Asymptotics for Exponential Levy Processes and their Volatility Smile: Survey and New Results

TL;DR

This paper surveys the asymptotic behavior of implied volatility surfaces for exponential Lévy processes, introduces new results, and develops numerical methods, highlighting the limitations of asymptotic approximations in practical scenarios.

Contribution

It reformulates known asymptotic results, introduces novel numerical techniques using fractional derivatives, and connects volatility surface analysis with algebraic geometry conventions.

Findings

Asymptotic formulas have limited practical validity.

Fractional differentiation aids in modeling tempered stable Lévy processes.
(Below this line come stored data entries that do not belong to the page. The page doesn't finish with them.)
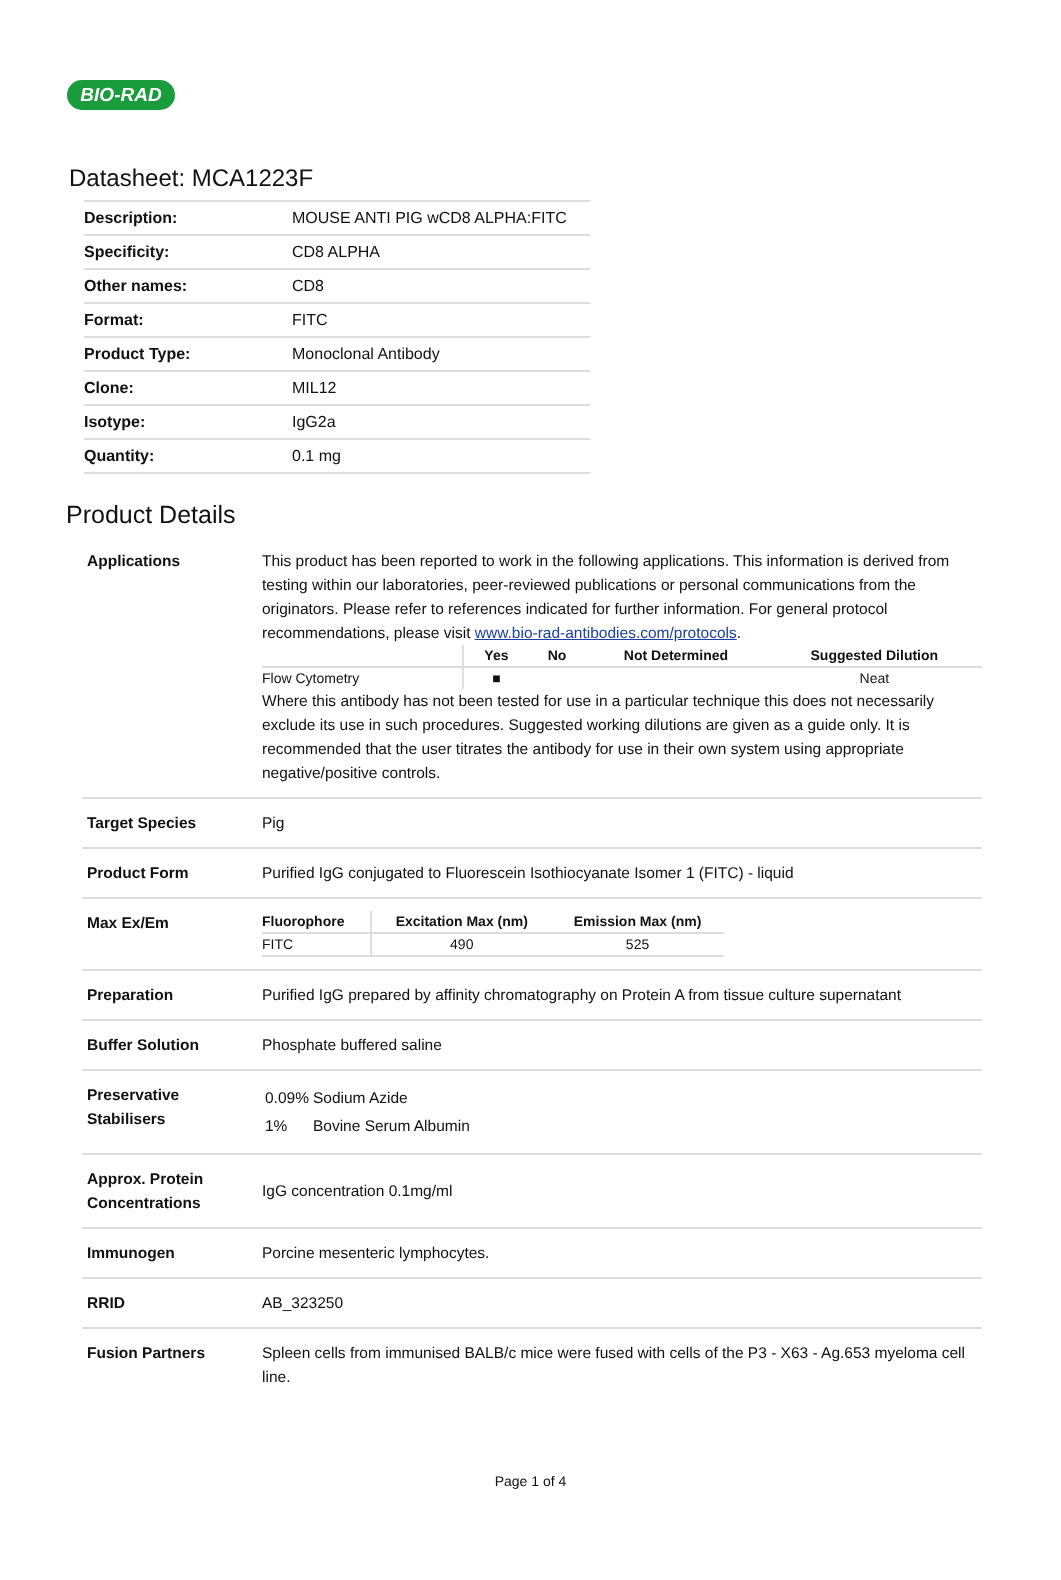BIO-RAD
Datasheet: MCA1223F
| Description: | MOUSE ANTI PIG wCD8 ALPHA:FITC |
| Specificity: | CD8 ALPHA |
| Other names: | CD8 |
| Format: | FITC |
| Product Type: | Monoclonal Antibody |
| Clone: | MIL12 |
| Isotype: | IgG2a |
| Quantity: | 0.1 mg |
Product Details
| Applications | This product has been reported to work in the following applications. This information is derived from testing within our laboratories, peer-reviewed publications or personal communications from the originators. Please refer to references indicated for further information. For general protocol recommendations, please visit www.bio-rad-antibodies.com/protocols . / / Yes / No / Not Determined / Suggested Dilution / / --- / --- / --- / --- / --- / / Flow Cytometry / ■ / / / Neat / Where this antibody has not been tested for use in a particular technique this does not necessarily exclude its use in such procedures. Suggested working dilutions are given as a guide only. It is recommended that the user titrates the antibody for use in their own system using appropriate negative/positive controls. |
| Target Species | Pig |
| Product Form | Purified IgG conjugated to Fluorescein Isothiocyanate Isomer 1 (FITC) - liquid |
| Max Ex/Em | / Fluorophore / Excitation Max (nm) / Emission Max (nm) / / --- / --- / --- / / FITC / 490 / 525 / |
| Preparation | Purified IgG prepared by affinity chromatography on Protein A from tissue culture supernatant |
| Buffer Solution | Phosphate buffered saline |
| Preservative Stabilisers | / 0.09% / Sodium Azide / / 1% / Bovine Serum Albumin / |
| Approx. Protein Concentrations | IgG concentration 0.1mg/ml |
| Immunogen | Porcine mesenteric lymphocytes. |
| RRID | AB_323250 |
| Fusion Partners | Spleen cells from immunised BALB/c mice were fused with cells of the P3 - X63 - Ag.653 myeloma cell line. |
Page 1 of 4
Numerical methods based on finite differences improve computation of implied volatility.

Abstract

Exponential L\'evy processes can be used to model the evolution of various financial variables such as FX rates, stock prices, etc. Considerable efforts have been devoted to pricing derivatives written on underliers governed by such processes, and the corresponding implied volatility surfaces have been analyzed in some detail. In the non-asymptotic regimes, option prices are described by the Lewis-Lipton formula which allows one to represent them as Fourier integrals; the prices can be trivially expressed in terms of their implied volatility. Recently, attempts at calculating the asymptotic limits of the implied volatility have yielded several expressions for the short-time, long-time, and wing asymptotics. In order to study the volatility surface in required detail, in this paper we use the FX conventions and describe the implied volatility as a function of the Black-Scholes delta. Surprisingly, this convention is closely related to the resolution of singularities frequently used in algebraic geometry. In this framework, we survey the literature, reformulate some known facts regarding the asymptotic behavior of the implied volatility, and present several new results. We emphasize the role of fractional differentiation in studying the tempered stable exponential Levy processes and derive novel numerical methods based on judicial finite-difference approximations for fractional derivatives. We also briefly demonstrate how to extend our results in order to study important cases of local and stochastic volatility models, whose close relation to the L\'evy process based models is particularly clear when the Lewis-Lipton formula is used. Our main conclusion is that studying asymptotic properties of the implied volatility, while theoretically exciting, is not always practically useful because the domain of validity of many asymptotic expressions is small.